Search code examples
regexrakumultiset

Perl6: Confused about BagHash/Matching


I'm attempting to count matches of a regex using a BagHash, and getting odd results.

my $fh = open "versions.txt";
my $versions = BagHash.new();

while (defined my $line = $fh.get) {
    my $last = '';
    if $line ~~ /(\d+)\.?(\d*)/ {
        say 'match ' ~ $/[0];
        if $last !eq  $/[0] {
            say 'not-same: ' ~ $/[0];
            $versions{$/[0]}++
        }
        $last = $/[0];
    }
    else {
        $last = '';
   }

}

say 'count: ' ~ $versions.elems;

Output is:

match 234
not-same: 234
match 999
not-same 999
count: 1 # I expect 2 here. 

The test case I'm working with is:

version history thingy

version=234.234
version=999

What am I missing?


Solution

  • You are resetting $last with each iteration. Also, don't trust say. It's meant to be used to avoid flooding a terminal or logfile with infinite lists. Use dd (Rakudo internal) or a module to dump debug output. If you would have used dd would would have seen that $/[0] contains a Match, a complex structure that is not suited to generate Hash keys.

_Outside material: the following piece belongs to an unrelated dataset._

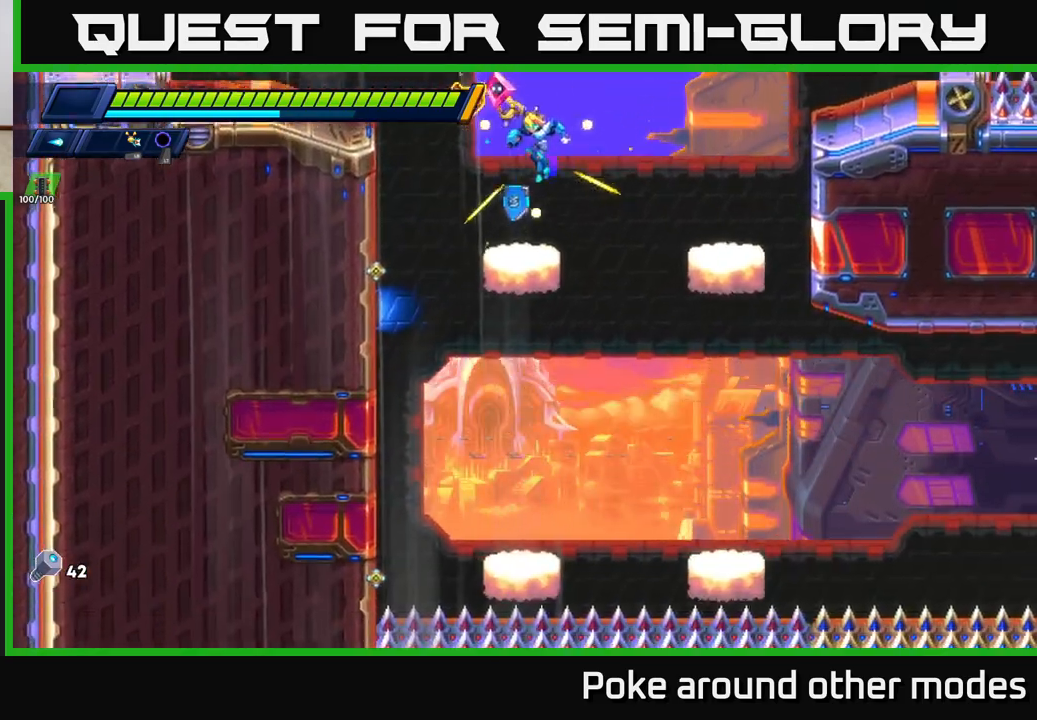
{"buttons": [], "left_stick": "down-right", "right_stick": "center", "events": [[133, "left_stick", "down"], [367, "left_stick", "down-right"], [400, "right_stick", "center"]]}
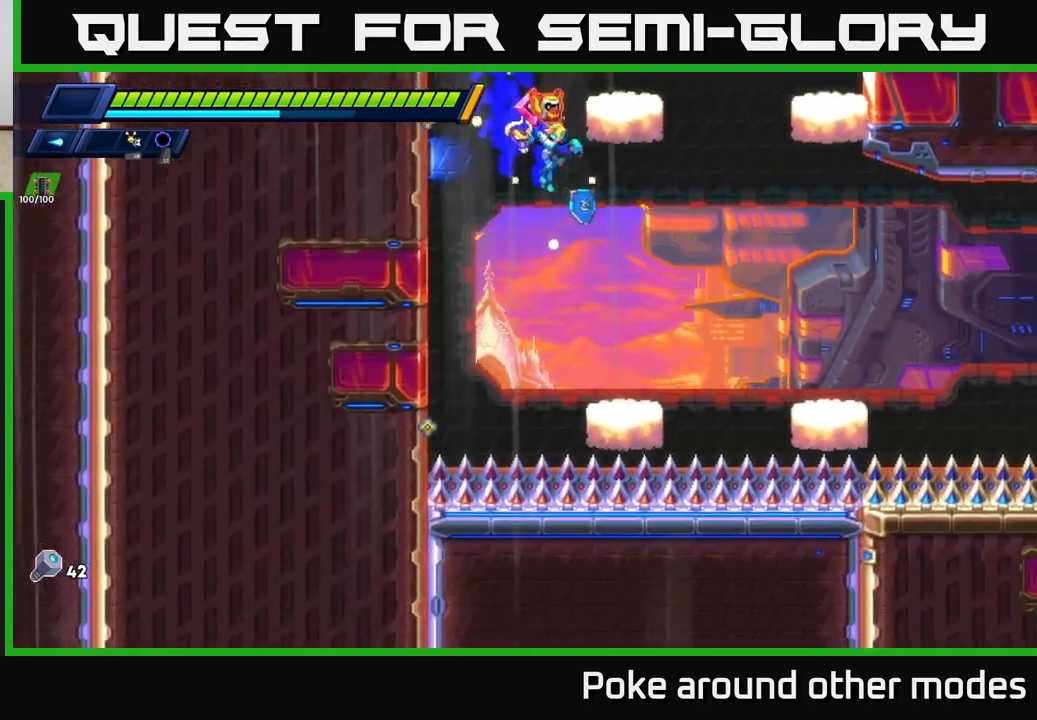
{"buttons": [], "left_stick": "center", "right_stick": "up", "events": [[83, "right_stick", "up-right"], [317, "left_stick", "down"], [433, "right_stick", "up"], [450, "left_stick", "center"]]}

    # my @lines = slurp('version.txt');
    my @lines = ('version=234.234', 'version=999');
    my BagHash $versions.=new;
    for @lines {
        ENTER my $last = '';
        if .Str ~~ /(\d+) '.'? (\d*)/ {
            $versions{$0.Str}++ if $last ne $0.Str;
            $last = $0.Str
        }else{
            $last = ''
        }
    };
    
    dd $versions;
    # OUTPUT«BagHash $versions = ("234"=>1,"999"=>1).BagHash␤»
    

    The whole point of BagHash is that it's constructor will do the counting for you. If you supply lazy lists all the way down, this can be fairly efficient.

    my @lines = ('version=234.234', 'version=999');
    dd BagHash.new(@lines».split('=')».[1]);
    # OUTPUT«("234.234"=>1,"999"=>1).BagHash␤»